• SUPPLIED INFORMATION:
>>>

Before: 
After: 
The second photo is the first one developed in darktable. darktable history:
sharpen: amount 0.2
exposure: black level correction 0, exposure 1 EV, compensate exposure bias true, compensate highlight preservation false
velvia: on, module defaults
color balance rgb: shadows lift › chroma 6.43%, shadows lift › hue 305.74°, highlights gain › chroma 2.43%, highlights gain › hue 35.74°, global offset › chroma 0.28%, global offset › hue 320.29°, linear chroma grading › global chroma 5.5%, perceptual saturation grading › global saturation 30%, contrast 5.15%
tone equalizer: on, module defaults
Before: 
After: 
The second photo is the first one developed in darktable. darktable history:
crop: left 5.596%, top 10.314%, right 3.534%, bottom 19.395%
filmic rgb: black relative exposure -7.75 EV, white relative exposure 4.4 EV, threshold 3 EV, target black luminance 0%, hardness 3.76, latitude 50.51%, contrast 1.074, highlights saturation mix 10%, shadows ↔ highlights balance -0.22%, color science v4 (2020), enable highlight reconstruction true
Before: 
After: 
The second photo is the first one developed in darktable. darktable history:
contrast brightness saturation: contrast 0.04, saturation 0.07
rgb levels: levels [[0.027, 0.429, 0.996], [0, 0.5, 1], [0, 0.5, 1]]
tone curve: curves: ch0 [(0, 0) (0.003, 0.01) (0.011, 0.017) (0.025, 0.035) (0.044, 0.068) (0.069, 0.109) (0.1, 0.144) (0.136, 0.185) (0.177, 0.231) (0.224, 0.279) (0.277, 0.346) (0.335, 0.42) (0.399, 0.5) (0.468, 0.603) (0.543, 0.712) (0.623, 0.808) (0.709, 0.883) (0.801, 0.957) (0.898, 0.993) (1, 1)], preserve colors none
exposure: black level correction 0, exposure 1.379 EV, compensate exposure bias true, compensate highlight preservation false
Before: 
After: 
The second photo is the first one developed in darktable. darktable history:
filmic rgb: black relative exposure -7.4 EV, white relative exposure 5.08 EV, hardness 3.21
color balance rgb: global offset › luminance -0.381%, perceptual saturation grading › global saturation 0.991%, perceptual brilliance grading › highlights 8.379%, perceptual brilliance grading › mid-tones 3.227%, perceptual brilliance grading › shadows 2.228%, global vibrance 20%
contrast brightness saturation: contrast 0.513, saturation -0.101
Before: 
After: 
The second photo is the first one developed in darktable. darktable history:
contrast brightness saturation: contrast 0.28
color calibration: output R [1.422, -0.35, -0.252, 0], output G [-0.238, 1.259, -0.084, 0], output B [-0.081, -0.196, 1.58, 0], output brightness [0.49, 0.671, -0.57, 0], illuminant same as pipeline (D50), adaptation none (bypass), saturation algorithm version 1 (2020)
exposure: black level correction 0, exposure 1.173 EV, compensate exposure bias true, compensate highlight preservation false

<<<

• BRIEF: Reproduce every one of the records above, substituting "processed" for "developed" wherever it occurs and keeping everything else the same.

• SOLUTION:
Before: 
After: 
The second photo is the first one processed in darktable. darktable history:
sharpen: amount 0.2
exposure: black level correction 0, exposure 1 EV, compensate exposure bias true, compensate highlight preservation false
velvia: on, module defaults
color balance rgb: shadows lift › chroma 6.43%, shadows lift › hue 305.74°, highlights gain › chroma 2.43%, highlights gain › hue 35.74°, global offset › chroma 0.28%, global offset › hue 320.29°, linear chroma grading › global chroma 5.5%, perceptual saturation grading › global saturation 30%, contrast 5.15%
tone equalizer: on, module defaults
Before: 
After: 
The second photo is the first one processed in darktable. darktable history:
crop: left 5.596%, top 10.314%, right 3.534%, bottom 19.395%
filmic rgb: black relative exposure -7.75 EV, white relative exposure 4.4 EV, threshold 3 EV, target black luminance 0%, hardness 3.76, latitude 50.51%, contrast 1.074, highlights saturation mix 10%, shadows ↔ highlights balance -0.22%, color science v4 (2020), enable highlight reconstruction true
Before: 
After: 
The second photo is the first one processed in darktable. darktable history:
contrast brightness saturation: contrast 0.04, saturation 0.07
rgb levels: levels [[0.027, 0.429, 0.996], [0, 0.5, 1], [0, 0.5, 1]]
tone curve: curves: ch0 [(0, 0) (0.003, 0.01) (0.011, 0.017) (0.025, 0.035) (0.044, 0.068) (0.069, 0.109) (0.1, 0.144) (0.136, 0.185) (0.177, 0.231) (0.224, 0.279) (0.277, 0.346) (0.335, 0.42) (0.399, 0.5) (0.468, 0.603) (0.543, 0.712) (0.623, 0.808) (0.709, 0.883) (0.801, 0.957) (0.898, 0.993) (1, 1)], preserve colors none
exposure: black level correction 0, exposure 1.379 EV, compensate exposure bias true, compensate highlight preservation false
Before: 
After: 
The second photo is the first one processed in darktable. darktable history:
filmic rgb: black relative exposure -7.4 EV, white relative exposure 5.08 EV, hardness 3.21
color balance rgb: global offset › luminance -0.381%, perceptual saturation grading › global saturation 0.991%, perceptual brilliance grading › highlights 8.379%, perceptual brilliance grading › mid-tones 3.227%, perceptual brilliance grading › shadows 2.228%, global vibrance 20%
contrast brightness saturation: contrast 0.513, saturation -0.101
Before: 
After: 
The second photo is the first one processed in darktable. darktable history:
contrast brightness saturation: contrast 0.28
color calibration: output R [1.422, -0.35, -0.252, 0], output G [-0.238, 1.259, -0.084, 0], output B [-0.081, -0.196, 1.58, 0], output brightness [0.49, 0.671, -0.57, 0], illuminant same as pipeline (D50), adaptation none (bypass), saturation algorithm version 1 (2020)
exposure: black level correction 0, exposure 1.173 EV, compensate exposure bias true, compensate highlight preservation false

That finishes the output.